そうだ、ここにも説明が必要なのが居たっけ。
「ああ悪い。王子サマに説明すべきだな。ん~と」
ちょっと考え、腰を落とし膝をついて目線を合わせる。
「えっとな、王子サマ…」
「ラミス、だ」
「え?」
「ボクはライア・ミストル・アルマニアだ。
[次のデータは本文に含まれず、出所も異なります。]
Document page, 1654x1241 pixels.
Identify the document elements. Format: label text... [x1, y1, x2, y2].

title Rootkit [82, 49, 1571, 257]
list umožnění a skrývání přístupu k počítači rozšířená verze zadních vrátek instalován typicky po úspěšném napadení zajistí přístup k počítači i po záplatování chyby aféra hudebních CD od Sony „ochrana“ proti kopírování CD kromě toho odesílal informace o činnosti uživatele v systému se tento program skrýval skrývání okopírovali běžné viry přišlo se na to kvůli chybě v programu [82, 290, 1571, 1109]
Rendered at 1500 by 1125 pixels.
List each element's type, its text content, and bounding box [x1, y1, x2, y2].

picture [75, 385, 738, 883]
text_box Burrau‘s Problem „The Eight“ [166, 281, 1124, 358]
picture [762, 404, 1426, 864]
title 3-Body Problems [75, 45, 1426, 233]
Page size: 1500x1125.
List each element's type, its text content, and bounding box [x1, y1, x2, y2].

家族はラミス、と呼ぶ」
「オレはただの冒険者だぞ? そんなのに家族での愛称を教えていいのか?」
オレの疑問に首を振る。
「そこの、聖獣様と話している内容……ボクには理解が追い付かないけれど、キミは理解して、なおかつ質問している。そんなキミが普通の冒険者とは考えられない」
おお、この王子、やんちゃかもしれないが馬鹿じゃない。
「それは過分な評価だな。それよりさっき約束した件の説明をするがいいか?」
「分かった。それは国の成り立ちにも関わるものだ、な?」
「ああそうだ。昔、まだここが帝国の属国だった時のことだ。帝国に反抗した時に決定的な事件があった。火山が噴火したことと海津波が起きた、その2点について王子サマ、いや、ラミスさまはどう教えられていた?」
「ラミス、でいい。
今言ったふたつとも、初代様と精霊様が起こした奇跡だ、と教わっている。ただ、あまりにも大規模で不可思議なできごとだから普通の人民には信じてもらえないだろう、あくまでも皇家の中で伝えるだけにするように、と」
そうか、精霊の話は皇家でも不思議現象として表に出さなかったんだ。だから一般の人にも伝わっていなくて、フィリクスのような不遇をかこつ人間も出る羽目になった、と。
ラミスはさらに言葉を続けて、
「けど、ボクには疑問があったんだ。火山と海津波。火と水のふたつの属性を持つ奇跡が本当に起こせたのだろうかって。初代様と精霊様のそれぞれが属性をひとつずつ分けて持っていたのかとも思ったけれど、それにしても規模が大きすぎて……」
「人間では無理、と思っていた?」
「うん」
「ラミス、は賢いな! さすがは皇室の跡取りだ!」
「な、何を!?」
「その考えは正しいよ。初代様、マーリン様だっけ、その方と契約したのは、地の精霊アルスラ様だ。このリヴァイアサンのメイマーニア様はアルスラ様の盟友、つまり大親友なので、アルスラ様に力を貸した。火山はアルスラ様、海津波はメイマーニア様が起こしたんだ」
そう説明すると、ラミスは考え込み、やがて顔を上げる。
「そっか。それで国の名前もそうなったんだな」
「国の、名前が関係しているのか?」
「ああ。我がアルマニア皇国は精霊様の名を持って国とした、と明記されている。契約したのがアルスラ様だけなら名前がおかしい。盟友のメイマーニア様も加えて国名とした、これなら話が通る」
「なるほど」
『話はついたか? ならば、今度は我の頼みを聞いてほしい』
一区切りしたところで、メイマーニアが話しかけてくる。
『海底火山の件だ。爆発の源を探って取り除かねば、これからますます危険になってくる。済まぬが、我と共に行ってくれぬか?』
「オレとラミス、にか? メイマーニアだけでも解決させることが可能だろう?」
『確かにそうだ。だが、ここまで大ごとになった事の終息をニンゲンにも見てもらいたいという事ともうひとつ。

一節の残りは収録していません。